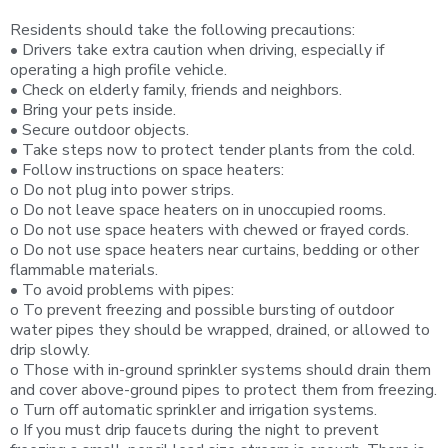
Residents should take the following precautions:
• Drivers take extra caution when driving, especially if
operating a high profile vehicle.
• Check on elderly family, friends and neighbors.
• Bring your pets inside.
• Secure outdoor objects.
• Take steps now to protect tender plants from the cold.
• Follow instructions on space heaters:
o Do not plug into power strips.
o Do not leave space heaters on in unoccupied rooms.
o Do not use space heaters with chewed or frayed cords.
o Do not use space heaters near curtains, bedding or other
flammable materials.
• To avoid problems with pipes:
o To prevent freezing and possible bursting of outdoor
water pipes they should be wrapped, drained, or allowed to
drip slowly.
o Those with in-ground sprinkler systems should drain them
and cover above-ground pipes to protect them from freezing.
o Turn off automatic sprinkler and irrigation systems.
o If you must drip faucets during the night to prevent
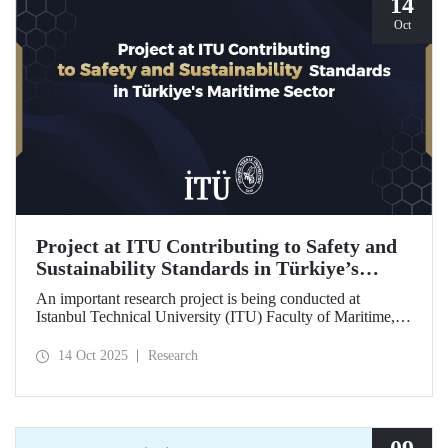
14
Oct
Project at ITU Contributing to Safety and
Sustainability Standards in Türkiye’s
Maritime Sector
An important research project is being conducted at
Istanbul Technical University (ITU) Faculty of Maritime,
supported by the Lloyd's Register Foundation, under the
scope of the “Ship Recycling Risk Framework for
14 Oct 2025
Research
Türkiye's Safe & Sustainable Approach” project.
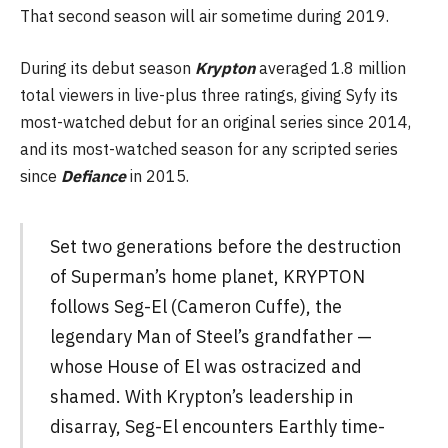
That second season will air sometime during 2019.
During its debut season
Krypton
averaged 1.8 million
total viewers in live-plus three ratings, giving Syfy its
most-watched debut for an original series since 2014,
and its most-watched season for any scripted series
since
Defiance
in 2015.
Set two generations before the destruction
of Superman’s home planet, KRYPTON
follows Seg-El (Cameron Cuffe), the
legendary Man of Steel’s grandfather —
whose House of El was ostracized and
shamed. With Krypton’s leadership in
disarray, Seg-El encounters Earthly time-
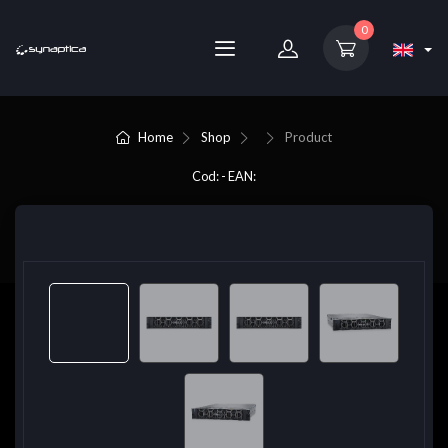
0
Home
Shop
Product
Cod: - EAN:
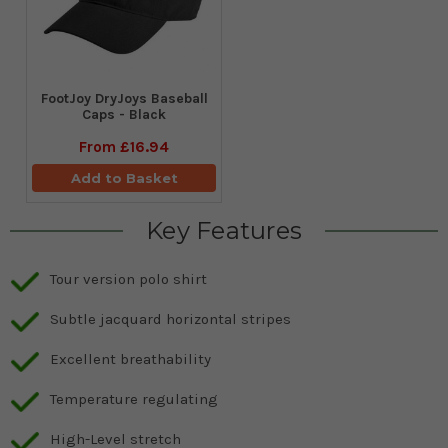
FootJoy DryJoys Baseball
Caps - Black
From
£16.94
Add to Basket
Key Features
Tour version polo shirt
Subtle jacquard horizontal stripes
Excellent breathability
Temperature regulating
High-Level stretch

### Task to carry out
Write out the stretch from the start of the listing through the line that contains "o Do not use space heaters with", including that line, and leave out the picture.

### Solved exercise
Residents should take the following precautions:
• Drivers take extra caution when driving, especially if
operating a high profile vehicle.
• Check on elderly family, friends and neighbors.
• Bring your pets inside.
• Secure outdoor objects.
• Take steps now to protect tender plants from the cold.
• Follow instructions on space heaters:
o Do not plug into power strips.
o Do not leave space heaters on in unoccupied rooms.
o Do not use space heaters with chewed or frayed cords.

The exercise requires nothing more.